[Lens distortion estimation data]
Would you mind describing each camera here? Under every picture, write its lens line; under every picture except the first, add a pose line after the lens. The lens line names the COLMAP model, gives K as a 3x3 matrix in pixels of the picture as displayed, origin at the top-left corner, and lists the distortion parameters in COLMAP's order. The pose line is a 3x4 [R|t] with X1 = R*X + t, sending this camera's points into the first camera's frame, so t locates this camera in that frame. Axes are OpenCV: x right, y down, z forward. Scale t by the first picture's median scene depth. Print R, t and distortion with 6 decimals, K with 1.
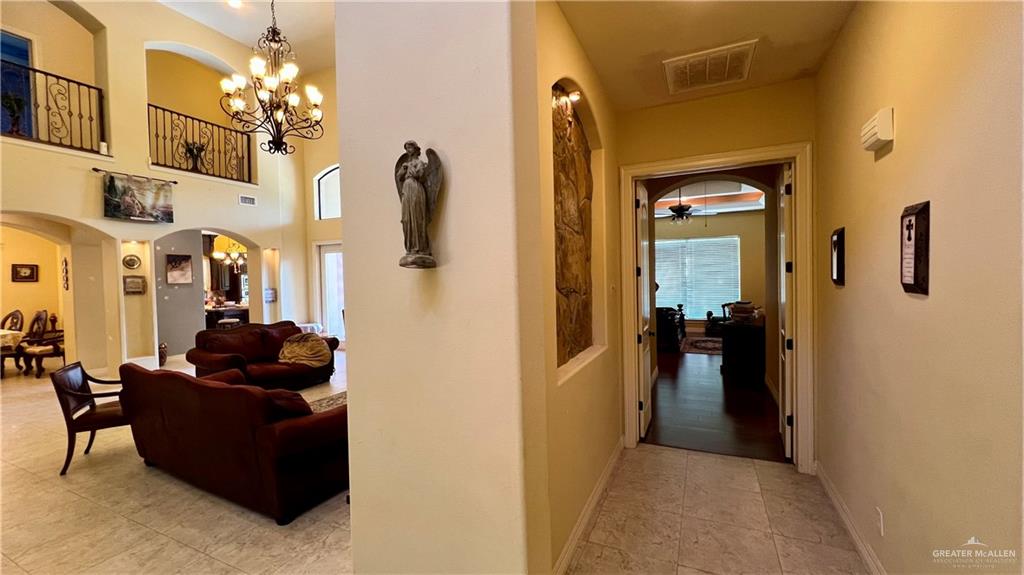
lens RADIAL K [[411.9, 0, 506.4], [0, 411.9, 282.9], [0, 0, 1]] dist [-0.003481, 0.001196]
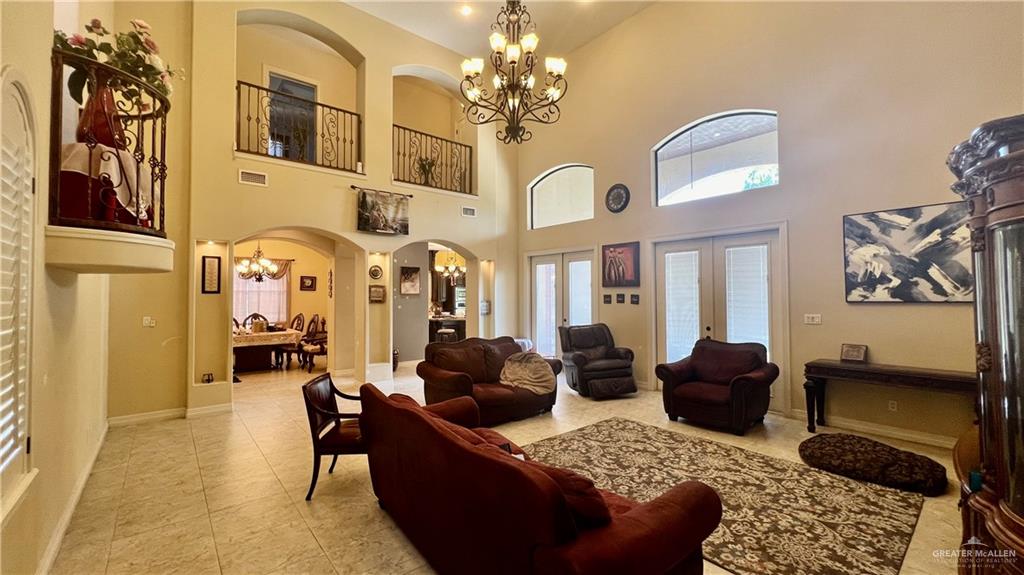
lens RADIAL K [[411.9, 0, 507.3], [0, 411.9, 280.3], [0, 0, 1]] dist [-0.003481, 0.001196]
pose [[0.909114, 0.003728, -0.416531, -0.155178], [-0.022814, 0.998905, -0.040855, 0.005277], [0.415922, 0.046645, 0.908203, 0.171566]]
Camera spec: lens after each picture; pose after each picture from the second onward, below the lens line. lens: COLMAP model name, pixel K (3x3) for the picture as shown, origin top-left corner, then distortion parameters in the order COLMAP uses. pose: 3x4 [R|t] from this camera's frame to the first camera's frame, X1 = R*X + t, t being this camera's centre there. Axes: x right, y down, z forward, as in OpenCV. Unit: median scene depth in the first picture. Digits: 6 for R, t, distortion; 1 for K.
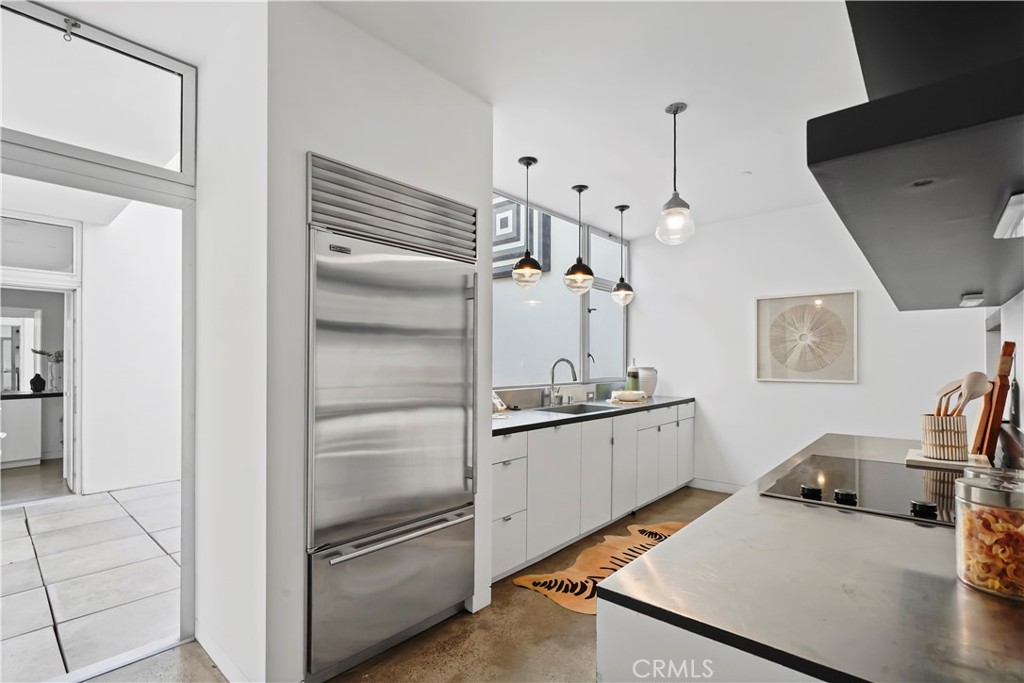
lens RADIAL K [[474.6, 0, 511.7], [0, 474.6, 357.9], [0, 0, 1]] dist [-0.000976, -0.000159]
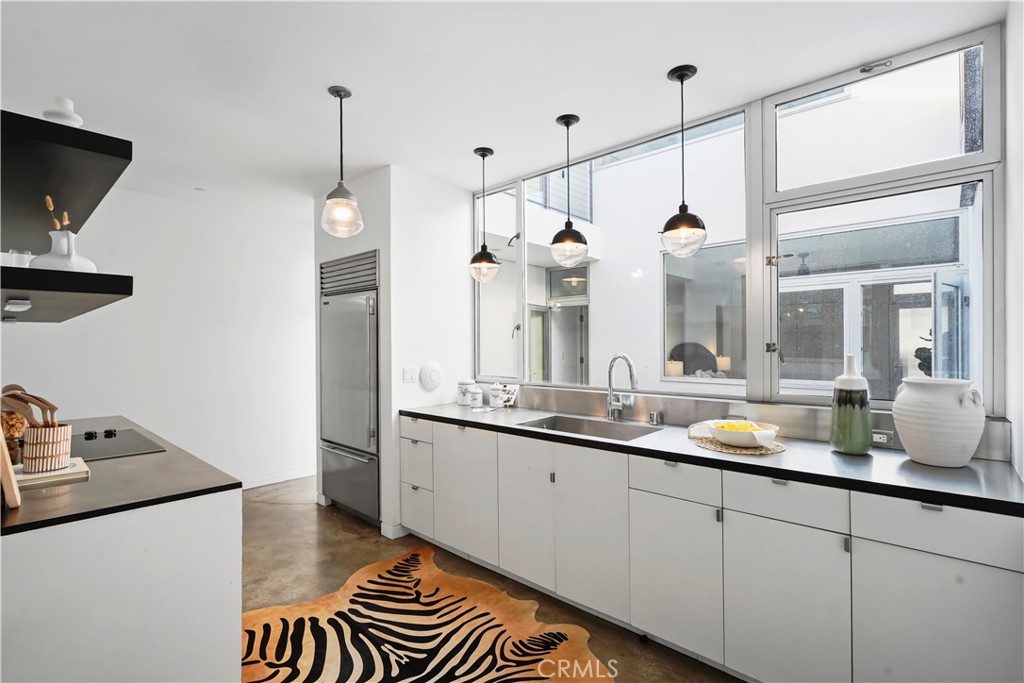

Exercise directions - Once the pictures are removed, set down what remains of the entries above exactly.

Response area -
Would you mind describing each camera here? Under every picture, write its lens line; under every picture except the first, add a pose line after the lens. The lens line names the COLMAP model, gives K as a 3x3 matrix in pixels of the picture as displayed, origin at the top-left corner, and lists the distortion parameters in COLMAP's order. The pose line is a 3x4 [R|t] with X1 = R*X + t, sending this camera's points into the first camera's frame, so t locates this camera in that frame. Axes are OpenCV: x right, y down, z forward. Scale t by the first picture's median scene depth. Print R, t and distortion with 6 decimals, K with 1.
lens RADIAL K [[411.9, 0, 506.4], [0, 411.9, 282.9], [0, 0, 1]] dist [-0.003481, 0.001196]
lens RADIAL K [[411.9, 0, 507.3], [0, 411.9, 280.3], [0, 0, 1]] dist [-0.003481, 0.001196]
pose [[0.909114, 0.003728, -0.416531, -0.155178], [-0.022814, 0.998905, -0.040855, 0.005277], [0.415922, 0.046645, 0.908203, 0.171566]]
Camera spec: lens after each picture; pose after each picture from the second onward, below the lens line. lens: COLMAP model name, pixel K (3x3) for the picture as shown, origin top-left corner, then distortion parameters in the order COLMAP uses. pose: 3x4 [R|t] from this camera's frame to the first camera's frame, X1 = R*X + t, t being this camera's centre there. Axes: x right, y down, z forward, as in OpenCV. Unit: median scene depth in the first picture. Digits: 6 for R, t, distortion; 1 for K.
lens RADIAL K [[474.6, 0, 511.7], [0, 474.6, 357.9], [0, 0, 1]] dist [-0.000976, -0.000159]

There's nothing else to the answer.